Gerçekte, Yunus Emre'nin şiirlerinin toplam olarak 3000 adet olduğu rivayet edilmektedir. Yunus Emre, şiirlerini bir kitapta toplamıştı. Bu kitap, bir gün, Molla Kasım isimli bağnaz bir hocanın eline geçer. Bu hoca, bir akarsu kıyısına oturup, bu şiirleri, teker teker okumaya başlar ... Ve kendi anlayışına göre, dine ve şeriate aykırı bulduğu her şiiri, kitaptan kopartarak. ya yakar, ya da suya atar ... Böylece 2000 civarında şiiri yok ettiği söylenir ... Ve okumaya devam eden Molla Kaasım, birden okuduğu mısralar karşısında büyük bir şok geçirir. Okuduğu satırlarda şunlar yazmaktadır:
"Derviş Yunus, bu sözün eğri büğrü söyleme, Seni sigaya çeken bir Molla Kaasım gelir."

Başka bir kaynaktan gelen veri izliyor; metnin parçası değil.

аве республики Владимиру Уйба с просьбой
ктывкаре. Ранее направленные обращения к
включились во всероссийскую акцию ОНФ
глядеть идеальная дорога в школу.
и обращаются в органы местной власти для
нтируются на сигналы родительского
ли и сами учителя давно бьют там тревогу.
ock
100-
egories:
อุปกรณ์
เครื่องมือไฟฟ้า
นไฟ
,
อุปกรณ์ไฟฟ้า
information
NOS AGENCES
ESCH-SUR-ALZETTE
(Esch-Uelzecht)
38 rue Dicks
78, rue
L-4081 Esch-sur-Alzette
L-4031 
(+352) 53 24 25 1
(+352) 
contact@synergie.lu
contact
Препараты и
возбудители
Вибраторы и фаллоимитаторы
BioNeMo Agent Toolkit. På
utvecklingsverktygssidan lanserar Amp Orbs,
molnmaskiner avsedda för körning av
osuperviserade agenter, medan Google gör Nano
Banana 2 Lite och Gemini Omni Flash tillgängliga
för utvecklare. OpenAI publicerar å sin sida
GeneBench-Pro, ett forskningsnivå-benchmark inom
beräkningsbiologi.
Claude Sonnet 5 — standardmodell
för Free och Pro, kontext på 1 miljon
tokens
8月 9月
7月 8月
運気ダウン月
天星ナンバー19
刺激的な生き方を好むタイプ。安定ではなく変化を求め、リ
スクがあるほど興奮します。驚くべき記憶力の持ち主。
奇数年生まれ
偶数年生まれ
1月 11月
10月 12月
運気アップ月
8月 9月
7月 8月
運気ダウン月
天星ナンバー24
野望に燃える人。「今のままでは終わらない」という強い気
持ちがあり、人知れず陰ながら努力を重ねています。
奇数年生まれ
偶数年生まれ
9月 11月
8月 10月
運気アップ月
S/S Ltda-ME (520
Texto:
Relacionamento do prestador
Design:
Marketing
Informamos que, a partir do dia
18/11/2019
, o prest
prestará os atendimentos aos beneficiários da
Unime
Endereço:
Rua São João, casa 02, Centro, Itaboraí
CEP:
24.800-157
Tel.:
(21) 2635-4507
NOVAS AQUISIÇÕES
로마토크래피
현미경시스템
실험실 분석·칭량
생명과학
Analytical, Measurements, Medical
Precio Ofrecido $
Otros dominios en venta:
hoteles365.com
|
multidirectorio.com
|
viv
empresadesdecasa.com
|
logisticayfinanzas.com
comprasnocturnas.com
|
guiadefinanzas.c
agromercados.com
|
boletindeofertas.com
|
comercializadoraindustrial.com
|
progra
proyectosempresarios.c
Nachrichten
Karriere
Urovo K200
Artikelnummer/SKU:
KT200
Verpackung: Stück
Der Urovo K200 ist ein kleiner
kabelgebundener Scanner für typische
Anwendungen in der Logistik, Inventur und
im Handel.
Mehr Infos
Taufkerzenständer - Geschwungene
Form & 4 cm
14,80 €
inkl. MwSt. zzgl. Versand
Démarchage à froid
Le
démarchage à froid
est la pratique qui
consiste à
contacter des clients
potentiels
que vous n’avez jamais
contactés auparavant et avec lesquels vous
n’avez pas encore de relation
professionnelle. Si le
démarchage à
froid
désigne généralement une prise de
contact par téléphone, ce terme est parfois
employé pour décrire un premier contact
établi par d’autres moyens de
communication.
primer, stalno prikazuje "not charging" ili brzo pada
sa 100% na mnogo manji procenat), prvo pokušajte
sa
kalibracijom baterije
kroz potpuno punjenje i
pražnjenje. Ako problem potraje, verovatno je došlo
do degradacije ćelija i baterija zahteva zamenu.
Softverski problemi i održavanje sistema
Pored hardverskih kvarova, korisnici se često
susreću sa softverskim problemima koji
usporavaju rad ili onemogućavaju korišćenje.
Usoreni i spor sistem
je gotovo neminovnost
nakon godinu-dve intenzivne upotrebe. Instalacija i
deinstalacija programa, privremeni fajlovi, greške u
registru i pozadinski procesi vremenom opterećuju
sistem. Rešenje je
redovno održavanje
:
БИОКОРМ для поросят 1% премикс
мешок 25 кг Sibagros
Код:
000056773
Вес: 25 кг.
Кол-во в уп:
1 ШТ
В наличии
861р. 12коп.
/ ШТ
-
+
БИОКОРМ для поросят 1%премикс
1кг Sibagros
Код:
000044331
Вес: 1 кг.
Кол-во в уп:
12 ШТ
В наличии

Muhyiddin İbn'ül Arabi'nin Kehaneti
İslam sufilerinin en tanınmışlarından birisi olan Muhyiddin Ibn-ül Arabi de kehanetleriyle ünlüdür.
"Allah'ın Resulü Hz.Muhammed'in vücudu ile inkıta eden peygamberlik, ancak din peygamberliğidir.Yoksa onun makamı değildir. Bugün, hiç kimse, din peygamberliği derecesine erişemiyor. Bu nedenle peygamberlik ve elçilik kesilmiştir. Zira onların, ilahı isimlerde dayanakları yoktur. Halbuki velayet kesilmez. Çünki "el -Veli" ismi onları korur; Risalet (peygamberlik) ve nübüvvet (elçilik), mutlaka kesilmiştir. Fakat kesilmesi, ancak hususi bir veçhedendir. Ancak şeriat peygamber1iği kesilmiştir, dedik. Bunun manası, Ondan sonra hiç peygamber yok demektir. Bilmiş olunuz ki, hiç peygamber yok sözü, hasseten, hiçbir şeriatçı yok demektir. Fakat, ondan sonra hiçbir haberci olmaz, demek değildir. Öyle bir zaman gelecektir ki, şapka altında evliya bulunacaktır."

Kehanette şapkalı evliya olarak ifade edilmiş olan varlık tiplemesini içinde yaşadığımız çağda insanlığın gelişimi için çaba sarf eden vazifeli varlıklar olarak değerlendirmek mümkündür.